# Team PcGamesHardware-Maximum im Tunier 5vs5 Edit: T8 Tunier als Panzerzug_EXLX



## PcGamer512 (5. Februar 2014)

Hallo PCGH User und hallo PCGH Redaktion und der Clan EXLX,

hier werde ich die Gefechtsergebnisse einfügen, falls wir weit kommen viel spaß :

1. Match Himmelsdorf:

    Leider ausgefallen, da das ander Team nicht bereit war und die Server gecrashed sind von WoT.
    Haben allerdings einen gratis Sieg bekommen.

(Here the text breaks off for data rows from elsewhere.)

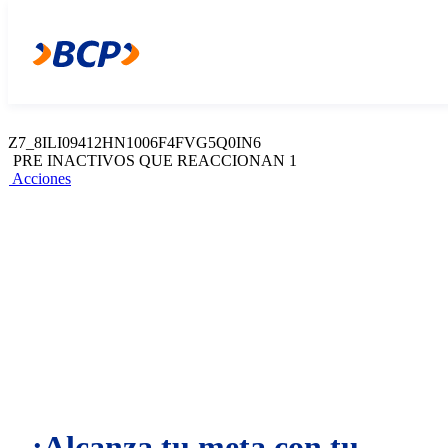
Z7_8ILI09412HN1006F4FVG5Q0IN4
Web Content Viewer
Acciones
Z7_8ILI09412HN1006F4FVG5Q0IN6
PRE INACTIVOS QUE REACCIONAN 1
Acciones
¡Alcanza tu meta con tu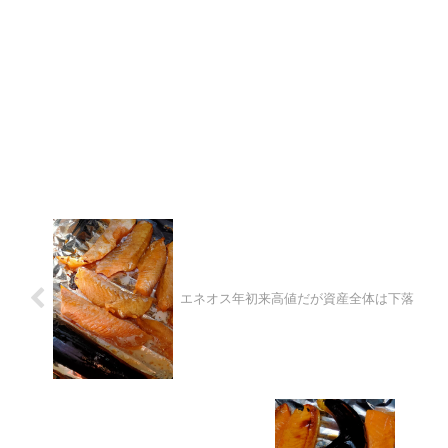
エネオス年初来高値だが資産全体は下落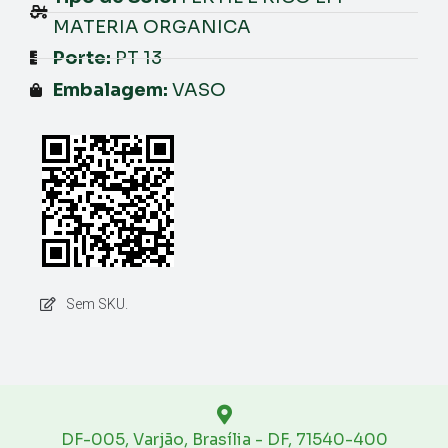
MATERIA ORGANICA
Porte:
PT 13
Embalagem:
VASO
Sem SKU.
DF-005, Varjão, Brasília - DF, 71540-400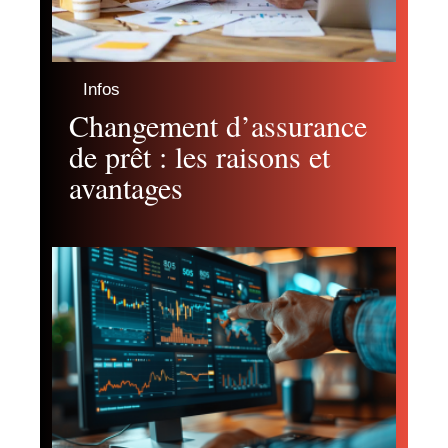
Infos
Changement d’assurance
de prêt : les raisons et
avantages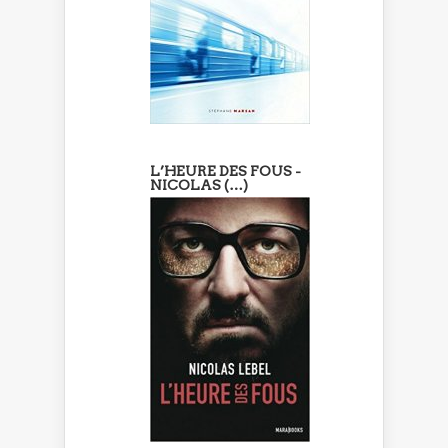
L’HEURE DES FOUS -
NICOLAS (…)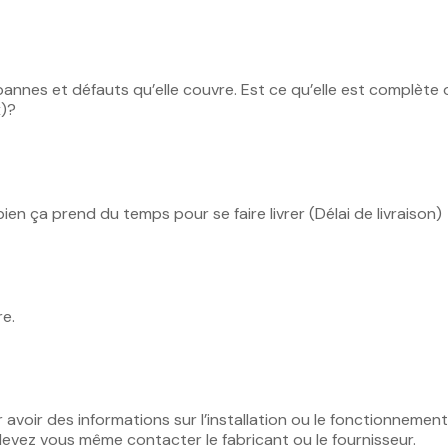
es pannes et défauts qu’elle couvre. Est ce qu’elle est complèt
x)?
bien ça prend du temps pour se faire livrer (Délai de livraison)
re.
r avoir des informations sur l’installation ou le fonctionneme
devez vous même contacter le fabricant ou le fournisseur.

2.  Match Minen siehe unten:

We're in the cup, 5 by 5: We're in the cup, 5 by 5 - Play-off
Fertig: 05.02.2014 20:38:38
BOPE klan PRZYJE*ANI GŁODEM!!!!! vs. PCGamesHardware-Maximum
Sieg!

das haben wir 5:2 gewonnen hoffe das glück hält an.



3. Match Siegfriedlinie

We're in the cup, 5 by 5: We're in the cup, 5 by 5 - Play-off (Gefecht 1)
Fertig: 05.02.2014 22:07:48
PCGamesHardware-Maximum vs. xXLEGIONXx
Sieg!
Zwischenergebnis: 1:0

haben wir auch 5:2 gewonnen



4 Match Siegfriedlinie

We're in the cup, 5 by 5: We're in the cup, 5 by 5 - Play-off (Gefecht 2)
Fertig: 05.02.2014 22:21:56
PCGamesHardware-Maximum vs. xXLEGIONXx
Sieg!
Ergebnis: Sieg! (2:0)

!!Sieg erneut dank Fronti mit seinem T49!!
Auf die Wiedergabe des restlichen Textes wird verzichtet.